++++ TEXT EXTRACT ++++

11. Exploitation of IP-Technology and Cell-Phone/ Handheld
11.1. To the extent that any of the granted rights are authorized for exploitation by means of IP-Technology and/or Cell Phone /hand held devices then the following restrictions and obligations shall apply:
11.2. Licensee is obligated to ensure that any subsequent licensees such as VoD-operators, Internet Service Providers and/or Wireless Access Providers will
apply geo-filtering technology adequate to ensure that only recipients within the Territory can access the Film.
11.3. Furthermore Licensee is obligated ensure that any subsequent licensees, operators, Internet Service Providers and/or Wireless Access Providers will utilize the most recent Digital Right Management systems adequate to prevent unauthorized reproduction, copying, retransmission and alteration of the Film.
11.4. Licensor shall at all times free of charge have access to any and all digital formats of the Film created by Licensee suitable for use on Licensee’s web servers for the purpose of on-line distribution and Licensor shall be free at any time to exploit or let third parties exploit such formats outside the Territory.
12. Warranties and Representation
12.1. Licensor represents and warrants that it owns or controls all of the Licensed Right(s) in the Film and that Licensor has the right to enter into and perform this Agreement and to grant Licensee the Licensed Rights herein provided. Licensor will not be liable to Licensee for any indirect losses (such as loss of profits).
12.2. If Licensee wishes to assert its rights to be indemnified as set forth in this Agreement it must:
i) Promptly notify Licensor of any allegation, claim or legal proceedings which give rise to such right and make no admission or settlement without the prior written authority of Licensor.
ii) Provide Licensor with the opportunity to participate in and fully control any compromise, settlement or other resolution or disposition of such claim or proceedings (subject to being fully indemnified and secured by Licensor to Licensee’s satisfaction).
iii) Fully co-operate with the reasonable requests of Licensor and at Licensor's reasonable expense in its participation and control of any compromise, settlement or resolution or other disposition of such claim or proceedings.
12.3. Licensee represents and warrants that it has the full power and authority to enter into this Agreement, that Licensee is not acting on behalf of any third party, that Licensee has provided Licensor loyally with all company information and that the performance of its obligations under this Agreement will not conflict with its charter, by-laws or obligation under any other agreement. Licensee further represents and warrants that upon signature hereof, this Agreement will be a valid, binding and enforceable Agreement against it. Licensee further warrants and represents that, by Licensee's actions, there are no and never will be any liens, charges, claims, adverse rights or interests of any kind on or against any Materials title to which is vested in Licensor as set forth in this Agreement.

++++ LISTING ++++

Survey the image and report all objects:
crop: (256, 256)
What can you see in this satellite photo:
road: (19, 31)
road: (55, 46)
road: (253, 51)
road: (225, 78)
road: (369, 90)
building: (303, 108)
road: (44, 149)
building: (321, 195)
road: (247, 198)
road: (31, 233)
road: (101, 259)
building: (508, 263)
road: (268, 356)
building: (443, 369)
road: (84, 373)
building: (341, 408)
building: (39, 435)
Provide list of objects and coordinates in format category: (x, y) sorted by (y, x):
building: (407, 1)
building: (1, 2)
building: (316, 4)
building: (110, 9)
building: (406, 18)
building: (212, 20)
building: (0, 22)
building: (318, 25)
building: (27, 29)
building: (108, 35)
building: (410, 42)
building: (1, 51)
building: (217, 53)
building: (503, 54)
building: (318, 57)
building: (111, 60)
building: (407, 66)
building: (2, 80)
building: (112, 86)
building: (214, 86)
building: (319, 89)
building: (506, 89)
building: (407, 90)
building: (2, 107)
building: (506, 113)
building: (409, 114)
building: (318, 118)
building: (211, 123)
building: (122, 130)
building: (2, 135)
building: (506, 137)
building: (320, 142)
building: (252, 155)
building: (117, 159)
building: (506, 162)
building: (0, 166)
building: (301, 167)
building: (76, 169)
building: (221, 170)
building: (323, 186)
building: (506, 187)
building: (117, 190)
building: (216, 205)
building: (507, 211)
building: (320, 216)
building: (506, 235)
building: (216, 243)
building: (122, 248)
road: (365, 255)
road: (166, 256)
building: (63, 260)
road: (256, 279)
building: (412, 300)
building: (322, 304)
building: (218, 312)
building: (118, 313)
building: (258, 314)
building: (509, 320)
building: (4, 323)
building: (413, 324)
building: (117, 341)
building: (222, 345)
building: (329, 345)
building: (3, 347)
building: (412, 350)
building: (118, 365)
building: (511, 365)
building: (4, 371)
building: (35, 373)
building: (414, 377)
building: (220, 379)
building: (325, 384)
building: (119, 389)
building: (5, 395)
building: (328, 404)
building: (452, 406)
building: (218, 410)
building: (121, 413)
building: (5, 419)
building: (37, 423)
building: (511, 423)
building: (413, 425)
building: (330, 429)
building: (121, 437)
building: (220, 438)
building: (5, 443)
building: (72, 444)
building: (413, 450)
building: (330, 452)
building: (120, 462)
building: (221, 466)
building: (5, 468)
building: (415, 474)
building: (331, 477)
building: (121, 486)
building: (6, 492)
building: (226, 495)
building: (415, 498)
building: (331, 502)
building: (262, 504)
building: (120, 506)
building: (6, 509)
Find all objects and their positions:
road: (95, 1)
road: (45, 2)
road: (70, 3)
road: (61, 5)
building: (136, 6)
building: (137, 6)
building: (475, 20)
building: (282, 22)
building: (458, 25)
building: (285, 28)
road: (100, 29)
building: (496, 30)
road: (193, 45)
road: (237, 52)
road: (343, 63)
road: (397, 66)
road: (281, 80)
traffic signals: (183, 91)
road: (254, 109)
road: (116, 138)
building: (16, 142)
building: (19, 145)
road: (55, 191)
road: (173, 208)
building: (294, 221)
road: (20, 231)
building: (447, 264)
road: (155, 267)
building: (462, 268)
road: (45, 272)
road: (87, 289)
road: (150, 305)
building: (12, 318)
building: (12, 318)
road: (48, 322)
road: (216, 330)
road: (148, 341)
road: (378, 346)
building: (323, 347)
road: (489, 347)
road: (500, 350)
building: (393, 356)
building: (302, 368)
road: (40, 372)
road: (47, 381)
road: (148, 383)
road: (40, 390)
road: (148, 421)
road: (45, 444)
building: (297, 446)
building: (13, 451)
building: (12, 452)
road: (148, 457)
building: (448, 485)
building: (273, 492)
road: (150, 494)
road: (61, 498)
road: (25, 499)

++++

▸ REQUIRED WORK:
**1.** In the film license agreement text, what technology must subsequent licensees apply so that only recipients within the Territory can access the Film?
**2.** Resume the film license agreement text from the point where it stops.
The records have no connection to the film license agreement text.

▸ RESULTS OF THE EXERCISE:
**1.** Geo-filtering technology.

**2.**
12.4 Each Party (“Indemnifying Party”) shall indemnify and hold harmless the other Party, its parent, subsidiary and affiliated corporations, and its and their directors, officers, agents, representatives and employees (together the
“Indemnified Party”), from and against any and all claims, suits, liabilities, judgements and damages, incidental or including without limitation reasonable legal costs, arising out of a breach by the Indemnifying Party of any of its covenants, obligations, rights, warranties and representations contained in this Agreement, provided that the Indemnified Party: (i) gives to the Indemnifying Party prompt written notice of any claim or litigation to which this indemnification applies; (ii) affords to the Indemnifying Party the opportunity to participate in and fully control the disposition (by compromise, settlement or other resolution) of such claim or litigation; and (iii) fully co-operates with reasonable requests of the Indemnifying Party to that end.
12.5 The Parties agree that, to the extent permitted by law, neither Party shall be liable to the other in respect of any incidental, consequential, indirect or special loss or damages, howsoever arising, whether in contract or in tort.
13. Assignment of Rights
13.1. Licensee shall under no circumstances have the right to assign, sub- license, distribute or in any way transfer or dispose of any or all part of this Agreement, hereunder its rights and obligations, whether voluntary or by operation of law, without the prior written consent of Licensor. If Licensor consents to an assignment or transfer then this Agreement will be binding on such authorised assignee or transferee, but will not release Licensee from its obligations under this Agreement, unless otherwise expressly agreed upon with Licensor.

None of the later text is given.